▶ _TASK PROMPT_
Look in the material below for the line holding "Контакт с Автора". Set it down exactly, with each later line up to and including the line holding "émanent soit de".

▶ _SOURCE MATERIAL_
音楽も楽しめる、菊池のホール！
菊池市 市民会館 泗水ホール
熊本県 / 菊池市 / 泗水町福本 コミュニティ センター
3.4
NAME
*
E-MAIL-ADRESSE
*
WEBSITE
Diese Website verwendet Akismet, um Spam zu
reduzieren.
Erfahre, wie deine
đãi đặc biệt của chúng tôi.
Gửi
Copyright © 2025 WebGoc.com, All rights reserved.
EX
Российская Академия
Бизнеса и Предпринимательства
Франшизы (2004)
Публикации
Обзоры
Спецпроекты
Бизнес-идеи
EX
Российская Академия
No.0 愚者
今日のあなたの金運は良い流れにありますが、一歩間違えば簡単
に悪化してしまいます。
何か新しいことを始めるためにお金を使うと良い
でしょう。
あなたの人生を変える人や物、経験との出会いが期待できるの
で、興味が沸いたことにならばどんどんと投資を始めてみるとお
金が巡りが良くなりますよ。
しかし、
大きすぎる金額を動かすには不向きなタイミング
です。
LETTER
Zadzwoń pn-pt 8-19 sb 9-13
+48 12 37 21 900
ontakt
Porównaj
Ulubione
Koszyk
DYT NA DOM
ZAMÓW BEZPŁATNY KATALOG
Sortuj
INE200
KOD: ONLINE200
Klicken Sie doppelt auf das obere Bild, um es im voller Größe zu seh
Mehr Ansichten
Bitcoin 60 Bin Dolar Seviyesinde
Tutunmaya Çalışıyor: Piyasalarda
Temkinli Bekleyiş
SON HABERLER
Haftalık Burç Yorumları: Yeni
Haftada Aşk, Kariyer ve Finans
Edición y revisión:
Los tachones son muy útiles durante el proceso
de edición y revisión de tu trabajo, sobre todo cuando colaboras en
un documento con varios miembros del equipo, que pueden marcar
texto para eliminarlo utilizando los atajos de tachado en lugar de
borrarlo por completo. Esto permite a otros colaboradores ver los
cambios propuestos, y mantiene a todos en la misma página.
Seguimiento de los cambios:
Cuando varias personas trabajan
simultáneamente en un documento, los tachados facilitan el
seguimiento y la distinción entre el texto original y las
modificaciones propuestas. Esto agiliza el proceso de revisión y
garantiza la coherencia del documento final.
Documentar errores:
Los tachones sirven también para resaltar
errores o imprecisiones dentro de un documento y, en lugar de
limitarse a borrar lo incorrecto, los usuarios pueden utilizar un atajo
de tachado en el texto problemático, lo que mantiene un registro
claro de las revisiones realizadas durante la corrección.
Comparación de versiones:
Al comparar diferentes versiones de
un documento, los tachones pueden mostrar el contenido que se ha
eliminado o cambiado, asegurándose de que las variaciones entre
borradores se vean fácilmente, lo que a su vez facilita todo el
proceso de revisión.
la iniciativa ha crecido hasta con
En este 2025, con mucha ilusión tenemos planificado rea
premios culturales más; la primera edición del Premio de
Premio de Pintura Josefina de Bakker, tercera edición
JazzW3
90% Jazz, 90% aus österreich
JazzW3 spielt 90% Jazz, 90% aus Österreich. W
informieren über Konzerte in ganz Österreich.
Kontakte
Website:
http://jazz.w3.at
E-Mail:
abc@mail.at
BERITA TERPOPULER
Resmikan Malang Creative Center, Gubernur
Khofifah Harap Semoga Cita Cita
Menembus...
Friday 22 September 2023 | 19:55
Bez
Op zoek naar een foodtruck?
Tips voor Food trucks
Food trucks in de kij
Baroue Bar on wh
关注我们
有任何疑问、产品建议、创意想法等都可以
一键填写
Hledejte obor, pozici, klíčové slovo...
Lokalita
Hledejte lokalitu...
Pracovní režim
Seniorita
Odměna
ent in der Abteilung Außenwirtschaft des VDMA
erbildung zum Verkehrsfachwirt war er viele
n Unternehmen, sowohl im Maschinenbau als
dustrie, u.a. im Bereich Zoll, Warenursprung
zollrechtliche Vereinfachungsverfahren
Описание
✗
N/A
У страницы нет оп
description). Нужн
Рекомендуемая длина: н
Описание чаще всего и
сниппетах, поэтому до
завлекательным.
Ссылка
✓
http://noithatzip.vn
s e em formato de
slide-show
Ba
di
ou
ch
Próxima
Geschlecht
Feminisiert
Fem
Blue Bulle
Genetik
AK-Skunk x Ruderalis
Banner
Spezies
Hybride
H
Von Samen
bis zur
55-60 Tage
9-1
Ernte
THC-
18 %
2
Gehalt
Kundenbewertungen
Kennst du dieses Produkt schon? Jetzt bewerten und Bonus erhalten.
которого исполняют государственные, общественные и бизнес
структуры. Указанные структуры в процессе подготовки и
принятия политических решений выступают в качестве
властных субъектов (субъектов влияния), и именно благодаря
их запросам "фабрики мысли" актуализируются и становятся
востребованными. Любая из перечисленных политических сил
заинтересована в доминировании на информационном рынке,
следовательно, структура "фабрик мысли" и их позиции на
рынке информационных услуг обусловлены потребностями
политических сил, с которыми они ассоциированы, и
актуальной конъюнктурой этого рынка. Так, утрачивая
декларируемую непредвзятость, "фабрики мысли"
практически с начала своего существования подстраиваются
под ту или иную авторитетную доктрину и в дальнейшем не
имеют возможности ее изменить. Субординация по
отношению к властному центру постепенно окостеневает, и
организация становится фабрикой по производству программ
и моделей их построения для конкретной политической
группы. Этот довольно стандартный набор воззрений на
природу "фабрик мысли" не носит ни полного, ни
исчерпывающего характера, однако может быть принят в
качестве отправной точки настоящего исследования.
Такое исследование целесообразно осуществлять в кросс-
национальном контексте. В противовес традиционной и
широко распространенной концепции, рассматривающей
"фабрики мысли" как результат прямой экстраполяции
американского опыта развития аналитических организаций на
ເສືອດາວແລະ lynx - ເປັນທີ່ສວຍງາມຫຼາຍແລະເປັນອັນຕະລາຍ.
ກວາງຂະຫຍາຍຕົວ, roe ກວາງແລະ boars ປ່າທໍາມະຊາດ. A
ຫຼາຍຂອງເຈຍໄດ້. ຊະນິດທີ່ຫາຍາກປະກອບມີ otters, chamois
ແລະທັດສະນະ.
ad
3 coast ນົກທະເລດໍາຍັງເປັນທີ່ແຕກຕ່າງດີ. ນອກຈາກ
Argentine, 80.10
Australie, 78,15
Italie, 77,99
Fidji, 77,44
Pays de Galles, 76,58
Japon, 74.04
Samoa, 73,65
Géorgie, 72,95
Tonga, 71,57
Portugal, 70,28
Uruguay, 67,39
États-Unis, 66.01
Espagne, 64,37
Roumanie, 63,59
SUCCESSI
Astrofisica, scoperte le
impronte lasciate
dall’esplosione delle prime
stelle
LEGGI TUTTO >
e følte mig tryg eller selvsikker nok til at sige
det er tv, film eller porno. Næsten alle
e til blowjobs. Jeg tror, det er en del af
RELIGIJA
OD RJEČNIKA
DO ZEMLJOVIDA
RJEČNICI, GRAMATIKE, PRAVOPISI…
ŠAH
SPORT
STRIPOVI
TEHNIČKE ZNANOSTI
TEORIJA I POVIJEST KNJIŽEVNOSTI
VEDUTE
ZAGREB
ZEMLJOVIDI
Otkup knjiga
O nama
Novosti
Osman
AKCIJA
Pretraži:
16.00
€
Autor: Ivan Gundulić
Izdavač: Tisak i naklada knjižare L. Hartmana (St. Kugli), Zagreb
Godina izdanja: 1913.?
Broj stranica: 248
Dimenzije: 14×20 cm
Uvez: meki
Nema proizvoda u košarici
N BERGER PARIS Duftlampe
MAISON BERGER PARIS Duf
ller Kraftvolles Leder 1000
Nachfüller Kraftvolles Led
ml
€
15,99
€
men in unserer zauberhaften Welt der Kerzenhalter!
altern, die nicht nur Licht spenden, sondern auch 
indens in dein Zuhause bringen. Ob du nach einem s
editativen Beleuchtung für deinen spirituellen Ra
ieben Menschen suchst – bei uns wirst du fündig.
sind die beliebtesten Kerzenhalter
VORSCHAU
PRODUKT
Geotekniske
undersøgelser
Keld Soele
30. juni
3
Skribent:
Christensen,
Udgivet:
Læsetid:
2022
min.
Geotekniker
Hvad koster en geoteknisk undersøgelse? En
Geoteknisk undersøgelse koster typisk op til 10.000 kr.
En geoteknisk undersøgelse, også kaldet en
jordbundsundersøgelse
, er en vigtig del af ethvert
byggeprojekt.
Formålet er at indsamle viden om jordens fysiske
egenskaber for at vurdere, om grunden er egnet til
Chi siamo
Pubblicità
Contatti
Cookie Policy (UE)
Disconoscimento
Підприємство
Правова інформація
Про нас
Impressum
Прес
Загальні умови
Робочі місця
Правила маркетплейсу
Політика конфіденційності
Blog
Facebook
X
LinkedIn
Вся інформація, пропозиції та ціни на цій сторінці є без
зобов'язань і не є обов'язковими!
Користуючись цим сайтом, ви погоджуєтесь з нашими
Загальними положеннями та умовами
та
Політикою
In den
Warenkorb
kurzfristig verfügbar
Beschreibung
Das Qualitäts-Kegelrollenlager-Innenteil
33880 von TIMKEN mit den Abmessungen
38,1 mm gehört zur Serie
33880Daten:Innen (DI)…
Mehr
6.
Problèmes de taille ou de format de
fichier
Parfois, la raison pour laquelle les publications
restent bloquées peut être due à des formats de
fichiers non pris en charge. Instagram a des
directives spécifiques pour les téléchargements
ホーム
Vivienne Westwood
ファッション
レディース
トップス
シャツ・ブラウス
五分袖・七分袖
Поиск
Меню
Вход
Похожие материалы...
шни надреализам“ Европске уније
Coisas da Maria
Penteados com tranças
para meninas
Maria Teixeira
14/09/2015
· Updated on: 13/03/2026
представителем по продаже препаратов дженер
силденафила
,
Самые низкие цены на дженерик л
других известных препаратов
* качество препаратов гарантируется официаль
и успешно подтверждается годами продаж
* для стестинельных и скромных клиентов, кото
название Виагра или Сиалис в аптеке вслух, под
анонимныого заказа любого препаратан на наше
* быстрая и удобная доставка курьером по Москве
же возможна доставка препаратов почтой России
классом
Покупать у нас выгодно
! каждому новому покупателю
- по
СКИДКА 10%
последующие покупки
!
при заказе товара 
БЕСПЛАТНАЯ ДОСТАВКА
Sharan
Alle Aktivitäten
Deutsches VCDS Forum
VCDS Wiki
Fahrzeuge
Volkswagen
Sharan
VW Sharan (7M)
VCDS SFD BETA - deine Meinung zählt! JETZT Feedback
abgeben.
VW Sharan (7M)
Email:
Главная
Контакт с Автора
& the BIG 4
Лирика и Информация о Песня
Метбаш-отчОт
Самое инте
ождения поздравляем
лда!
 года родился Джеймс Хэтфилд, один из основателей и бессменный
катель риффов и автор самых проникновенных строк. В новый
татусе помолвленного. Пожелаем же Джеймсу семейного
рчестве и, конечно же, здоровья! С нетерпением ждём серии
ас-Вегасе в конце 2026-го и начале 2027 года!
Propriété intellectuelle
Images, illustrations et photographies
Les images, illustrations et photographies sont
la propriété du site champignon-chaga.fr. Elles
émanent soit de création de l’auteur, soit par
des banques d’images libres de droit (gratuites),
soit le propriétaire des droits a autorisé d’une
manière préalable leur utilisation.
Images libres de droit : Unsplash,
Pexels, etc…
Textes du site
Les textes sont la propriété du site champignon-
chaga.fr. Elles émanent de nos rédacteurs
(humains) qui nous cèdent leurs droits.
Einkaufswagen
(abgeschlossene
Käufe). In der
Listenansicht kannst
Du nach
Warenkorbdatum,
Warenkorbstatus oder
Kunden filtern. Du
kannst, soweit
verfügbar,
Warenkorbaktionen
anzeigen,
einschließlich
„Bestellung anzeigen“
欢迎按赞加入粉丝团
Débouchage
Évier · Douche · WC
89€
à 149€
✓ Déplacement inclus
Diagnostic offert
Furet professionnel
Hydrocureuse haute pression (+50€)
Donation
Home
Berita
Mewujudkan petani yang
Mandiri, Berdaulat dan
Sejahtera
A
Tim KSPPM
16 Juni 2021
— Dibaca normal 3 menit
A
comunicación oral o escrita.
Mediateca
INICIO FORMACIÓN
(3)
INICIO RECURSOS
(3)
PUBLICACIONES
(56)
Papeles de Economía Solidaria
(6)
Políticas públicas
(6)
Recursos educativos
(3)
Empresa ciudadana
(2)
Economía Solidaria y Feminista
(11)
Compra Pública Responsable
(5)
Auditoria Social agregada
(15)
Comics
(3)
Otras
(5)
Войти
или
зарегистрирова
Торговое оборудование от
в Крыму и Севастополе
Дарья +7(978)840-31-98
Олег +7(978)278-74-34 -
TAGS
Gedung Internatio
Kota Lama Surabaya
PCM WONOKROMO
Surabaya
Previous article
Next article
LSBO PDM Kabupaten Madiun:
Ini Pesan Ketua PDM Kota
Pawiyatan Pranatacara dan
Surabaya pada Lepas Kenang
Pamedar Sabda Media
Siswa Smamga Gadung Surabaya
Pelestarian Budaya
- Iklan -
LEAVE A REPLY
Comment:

▶ _ANSWER FOR THIS EXERCISE_
Контакт с Автора
& the BIG 4
Лирика и Информация о Песня
Метбаш-отчОт
Самое инте
ождения поздравляем
лда!
 года родился Джеймс Хэтфилд, один из основателей и бессменный
катель риффов и автор самых проникновенных строк. В новый
татусе помолвленного. Пожелаем же Джеймсу семейного
рчестве и, конечно же, здоровья! С нетерпением ждём серии
ас-Вегасе в конце 2026-го и начале 2027 года!
Propriété intellectuelle
Images, illustrations et photographies
Les images, illustrations et photographies sont
la propriété du site champignon-chaga.fr. Elles
émanent soit de création de l’auteur, soit par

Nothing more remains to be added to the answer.